Extracted records

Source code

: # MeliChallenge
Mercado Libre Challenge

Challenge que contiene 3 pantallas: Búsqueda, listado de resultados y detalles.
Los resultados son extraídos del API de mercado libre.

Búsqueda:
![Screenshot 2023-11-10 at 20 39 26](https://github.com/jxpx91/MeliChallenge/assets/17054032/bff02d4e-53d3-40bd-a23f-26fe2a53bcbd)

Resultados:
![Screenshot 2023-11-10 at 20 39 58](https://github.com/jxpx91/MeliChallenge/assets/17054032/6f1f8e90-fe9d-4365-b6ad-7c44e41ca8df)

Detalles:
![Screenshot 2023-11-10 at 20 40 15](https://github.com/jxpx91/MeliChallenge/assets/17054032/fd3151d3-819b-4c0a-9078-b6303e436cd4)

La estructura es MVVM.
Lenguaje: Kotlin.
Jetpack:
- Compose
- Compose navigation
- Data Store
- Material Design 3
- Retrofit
...
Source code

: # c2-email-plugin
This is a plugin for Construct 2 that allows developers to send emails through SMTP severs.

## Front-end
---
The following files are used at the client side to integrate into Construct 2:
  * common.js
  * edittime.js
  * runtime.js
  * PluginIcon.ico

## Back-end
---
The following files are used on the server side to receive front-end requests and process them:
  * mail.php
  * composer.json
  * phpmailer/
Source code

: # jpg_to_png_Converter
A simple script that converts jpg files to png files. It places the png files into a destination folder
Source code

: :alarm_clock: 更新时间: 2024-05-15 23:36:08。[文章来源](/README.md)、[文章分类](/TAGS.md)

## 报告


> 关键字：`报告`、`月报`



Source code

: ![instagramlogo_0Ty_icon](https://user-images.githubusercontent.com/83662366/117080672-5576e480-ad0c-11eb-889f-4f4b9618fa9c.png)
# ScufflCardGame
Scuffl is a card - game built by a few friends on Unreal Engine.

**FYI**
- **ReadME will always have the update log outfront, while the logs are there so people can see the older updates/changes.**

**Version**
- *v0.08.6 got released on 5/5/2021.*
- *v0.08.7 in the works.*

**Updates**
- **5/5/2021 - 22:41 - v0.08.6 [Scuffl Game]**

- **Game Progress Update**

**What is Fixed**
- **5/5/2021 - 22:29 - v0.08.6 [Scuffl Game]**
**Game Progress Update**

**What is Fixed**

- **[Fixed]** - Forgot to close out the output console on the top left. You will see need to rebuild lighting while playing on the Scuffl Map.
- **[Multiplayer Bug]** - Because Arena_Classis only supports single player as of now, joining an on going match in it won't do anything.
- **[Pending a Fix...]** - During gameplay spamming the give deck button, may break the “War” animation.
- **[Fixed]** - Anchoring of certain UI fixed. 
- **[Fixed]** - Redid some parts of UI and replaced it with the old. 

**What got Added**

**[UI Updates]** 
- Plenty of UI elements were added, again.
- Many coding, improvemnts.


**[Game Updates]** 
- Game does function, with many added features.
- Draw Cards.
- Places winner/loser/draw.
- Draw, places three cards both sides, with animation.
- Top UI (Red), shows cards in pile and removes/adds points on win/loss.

- [Your instructions] Respond with nothing but the number of lines in the data above that include the word "Búsqueda".

- [Response to this task] 2